***** GIVEN RECORDS *****

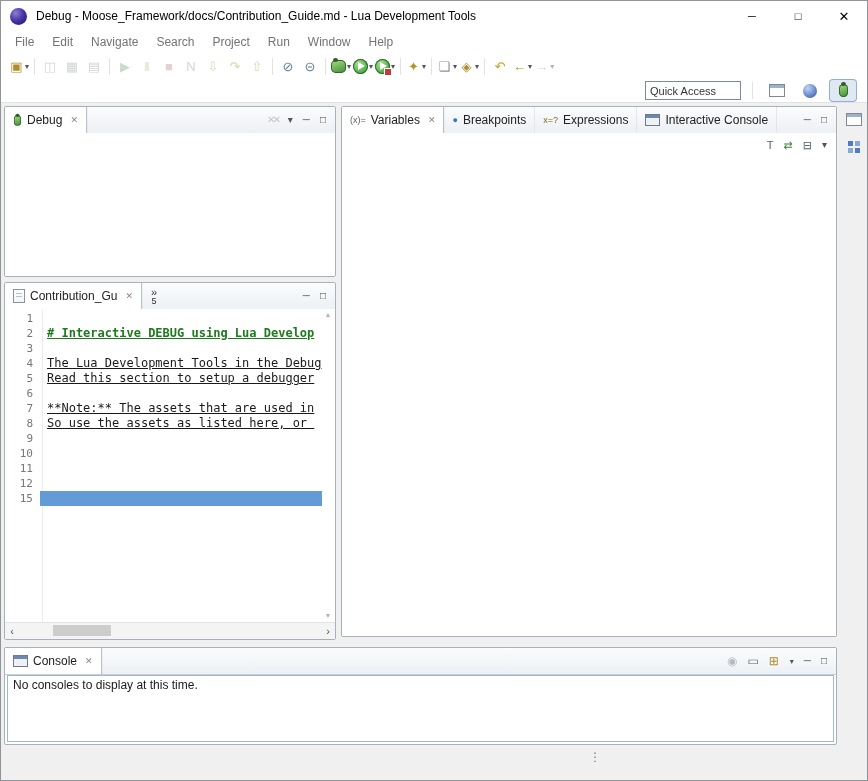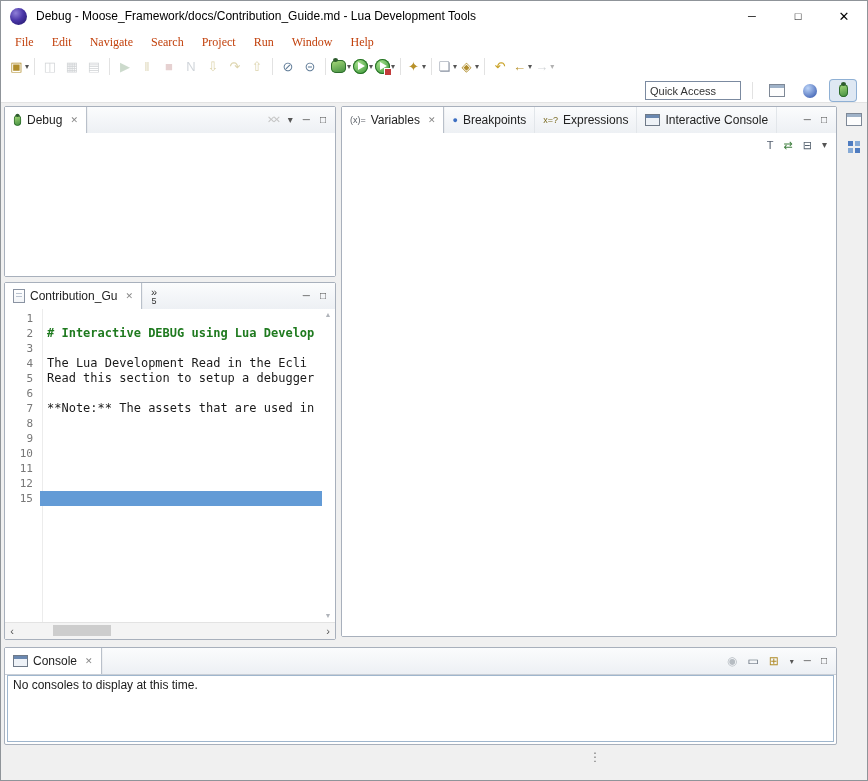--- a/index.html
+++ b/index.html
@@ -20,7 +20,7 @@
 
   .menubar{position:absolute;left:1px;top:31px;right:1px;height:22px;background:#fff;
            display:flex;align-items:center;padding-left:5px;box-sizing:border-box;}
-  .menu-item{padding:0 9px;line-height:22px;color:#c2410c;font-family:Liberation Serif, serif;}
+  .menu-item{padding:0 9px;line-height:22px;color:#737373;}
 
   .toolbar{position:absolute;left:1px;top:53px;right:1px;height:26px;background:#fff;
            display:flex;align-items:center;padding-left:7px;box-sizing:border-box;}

*****
***** GIVEN RECORDS *****

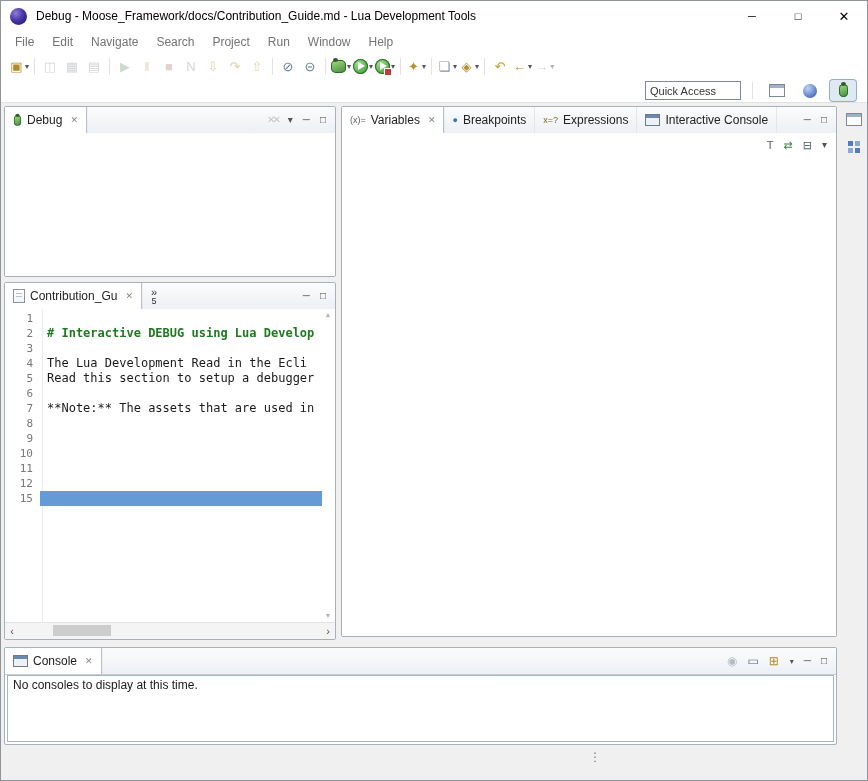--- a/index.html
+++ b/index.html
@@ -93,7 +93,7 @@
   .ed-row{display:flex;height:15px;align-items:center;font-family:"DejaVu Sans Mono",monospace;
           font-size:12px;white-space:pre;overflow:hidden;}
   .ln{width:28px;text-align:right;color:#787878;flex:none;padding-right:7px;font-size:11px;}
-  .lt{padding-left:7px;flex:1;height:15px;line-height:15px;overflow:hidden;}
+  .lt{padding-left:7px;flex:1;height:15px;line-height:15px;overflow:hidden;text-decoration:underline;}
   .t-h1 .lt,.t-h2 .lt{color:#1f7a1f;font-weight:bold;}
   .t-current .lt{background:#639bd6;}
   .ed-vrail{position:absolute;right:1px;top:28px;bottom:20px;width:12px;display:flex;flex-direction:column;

*****
***** GIVEN RECORDS *****

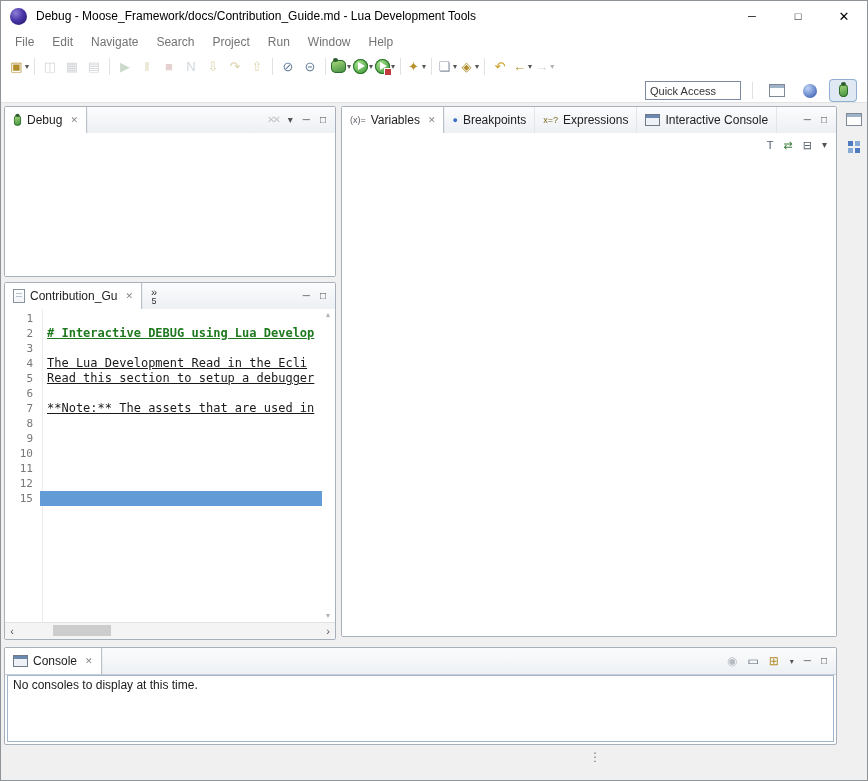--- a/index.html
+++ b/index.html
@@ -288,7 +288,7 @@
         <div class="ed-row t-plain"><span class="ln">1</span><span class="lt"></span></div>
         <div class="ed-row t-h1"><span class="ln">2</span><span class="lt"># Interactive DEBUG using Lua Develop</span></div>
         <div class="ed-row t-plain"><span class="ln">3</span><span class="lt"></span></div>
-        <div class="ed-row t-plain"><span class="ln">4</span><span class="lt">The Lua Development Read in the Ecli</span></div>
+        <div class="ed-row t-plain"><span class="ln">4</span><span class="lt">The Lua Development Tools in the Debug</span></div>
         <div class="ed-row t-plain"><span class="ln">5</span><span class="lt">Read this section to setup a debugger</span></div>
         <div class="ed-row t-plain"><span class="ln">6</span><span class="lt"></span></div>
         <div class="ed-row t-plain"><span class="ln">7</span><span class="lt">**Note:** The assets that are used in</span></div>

*****

» PROBLEM DETAILS
Copy each line of the listing above that contains the word "size".

» SOLVED PROBLEM
           font-size:12px;white-space:pre;overflow:hidden;}
   .ln{width:28px;text-align:right;color:#787878;flex:none;padding-right:7px;font-size:11px;}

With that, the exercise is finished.